What are the benefits of improved connectivity? Businesses will start to use the internet in a different way, and be able to reliably download and upload data. Research commissioned by CityFibre has looked at how improved connectivity could help 100 UK cities over 15 years, and it points to £2.3bn in growth resulting from new business start-ups, £2.3bn in innovation benefits and £2.2bn in productivity stimulus.

There are social and environmental impacts too. Larger social housing landlords, for instance, can start to look at the internet of things to ensure housing stock is being heated at the correct level, check sensors for damp, seeing if lights are on when they shouldn’t be and helping tenants achieve energy savings. That is helping to lower costs and support the sustainability agenda.

There is still a social divide between people who have access to internet and those who do not. There is still plenty of work to be done here but the discussion has certainly been pushed forward by the events of 2020. There is a growing momentum to level the playing field for everyone. Digital inclusivity needs to be a priority of policy makers from here on in.

With digital connectivity high on the agenda, I would like to see this used to influence house builders to ensure that full fibre is a pre-requisite.
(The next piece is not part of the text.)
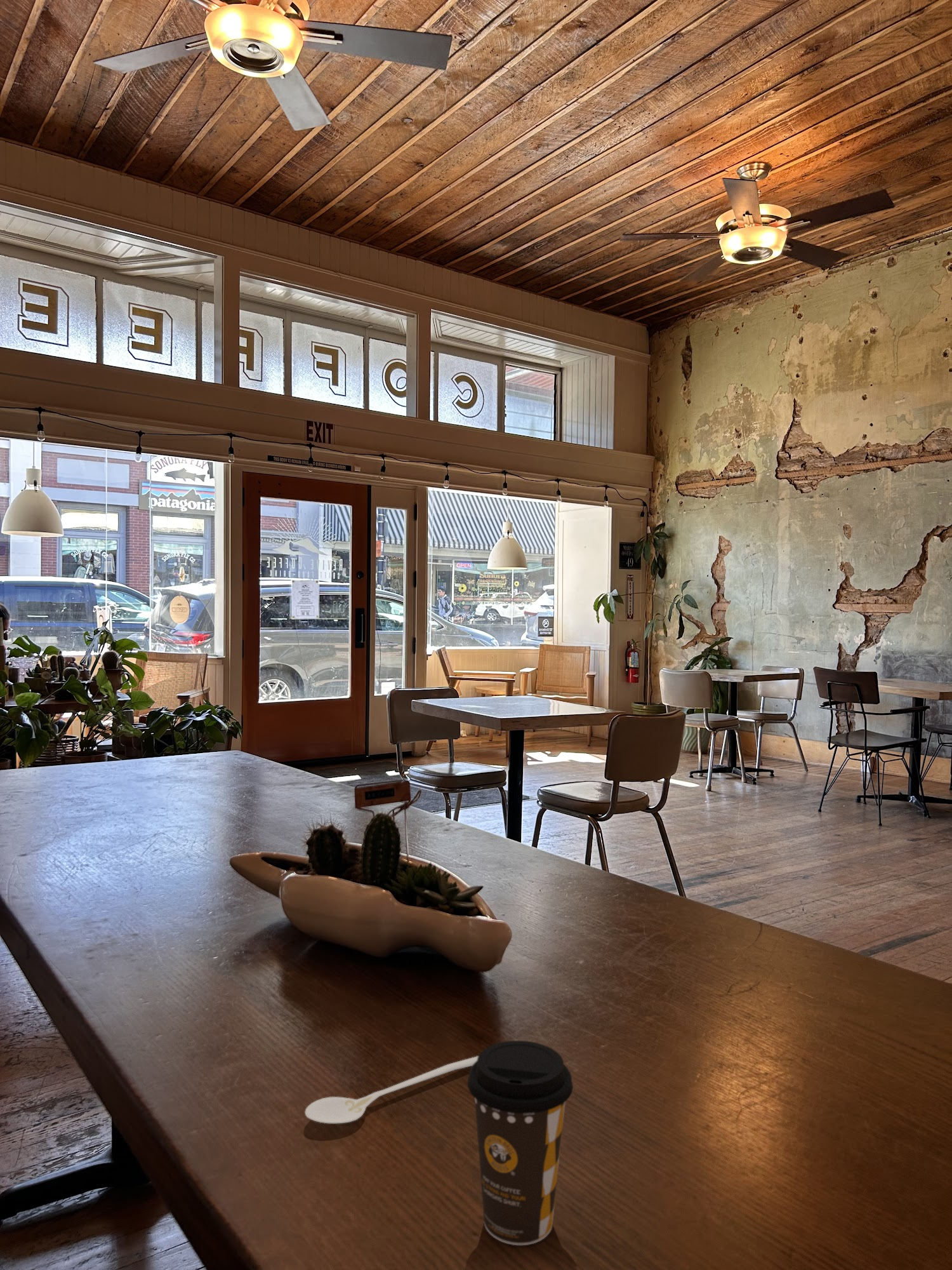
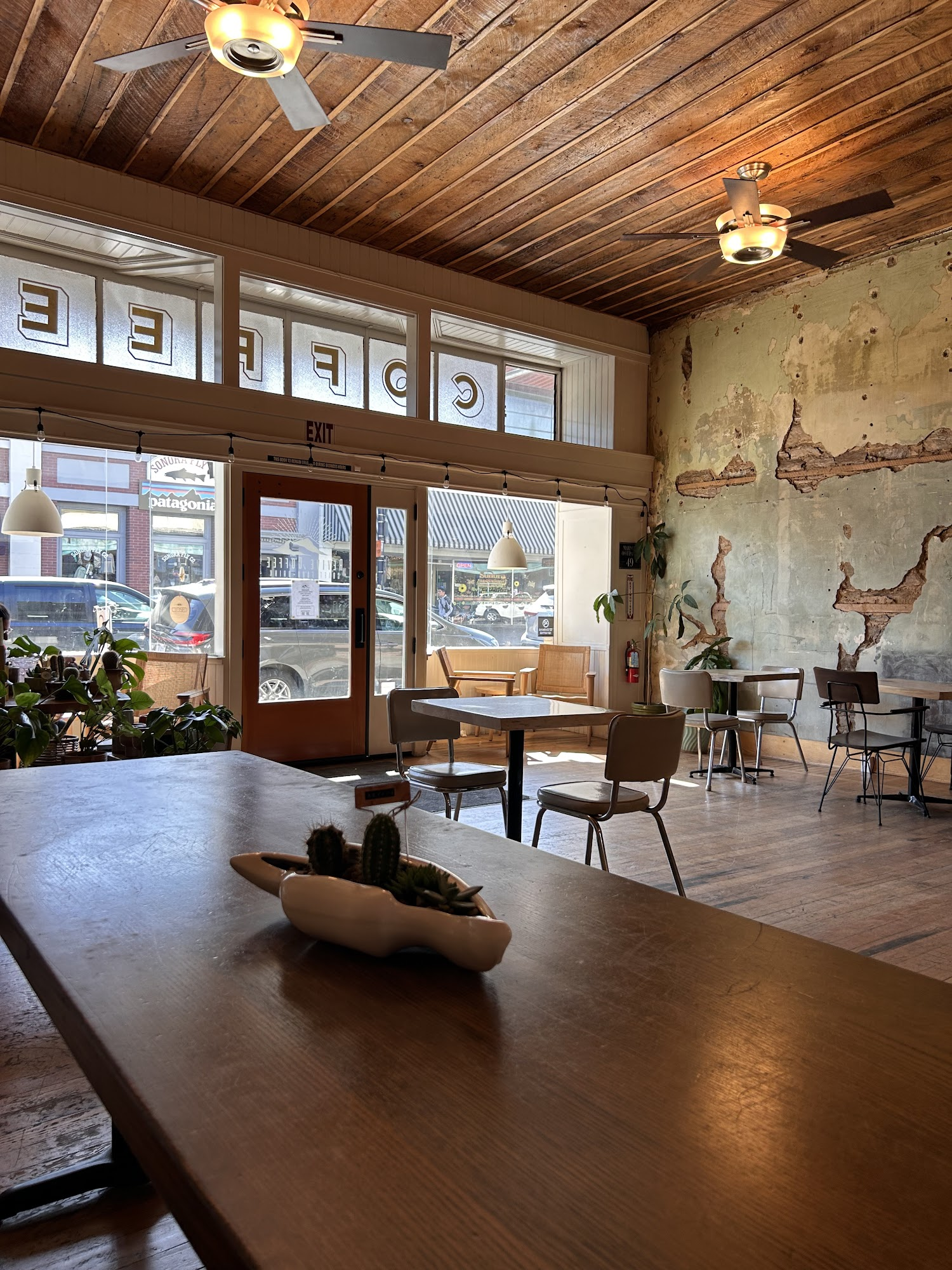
- stirrer [305,1055,479,1124]
- coffee cup [466,1040,574,1246]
In this region, and around the UK, you currently have a case of new properties going up where connections are inadequate.

A home of the future should have gigabit connectivity. There should also be an open network, with multiple internet service providers on one fibre. That brings consumer choice and competition in price.

These are exciting times though. As a company, CityFibre is futureproofing digital connectivity for generations to come. We’ve put forward £4bn investment and have a requirement of 10,000 people to help support that build.

In these unusual times, connectivity is vital for all of us. A greener, fairer, stronger economy is a sound aspiration for York and North Yorkshire, and an improved broadband infrastructure can play a big part in helping us get there.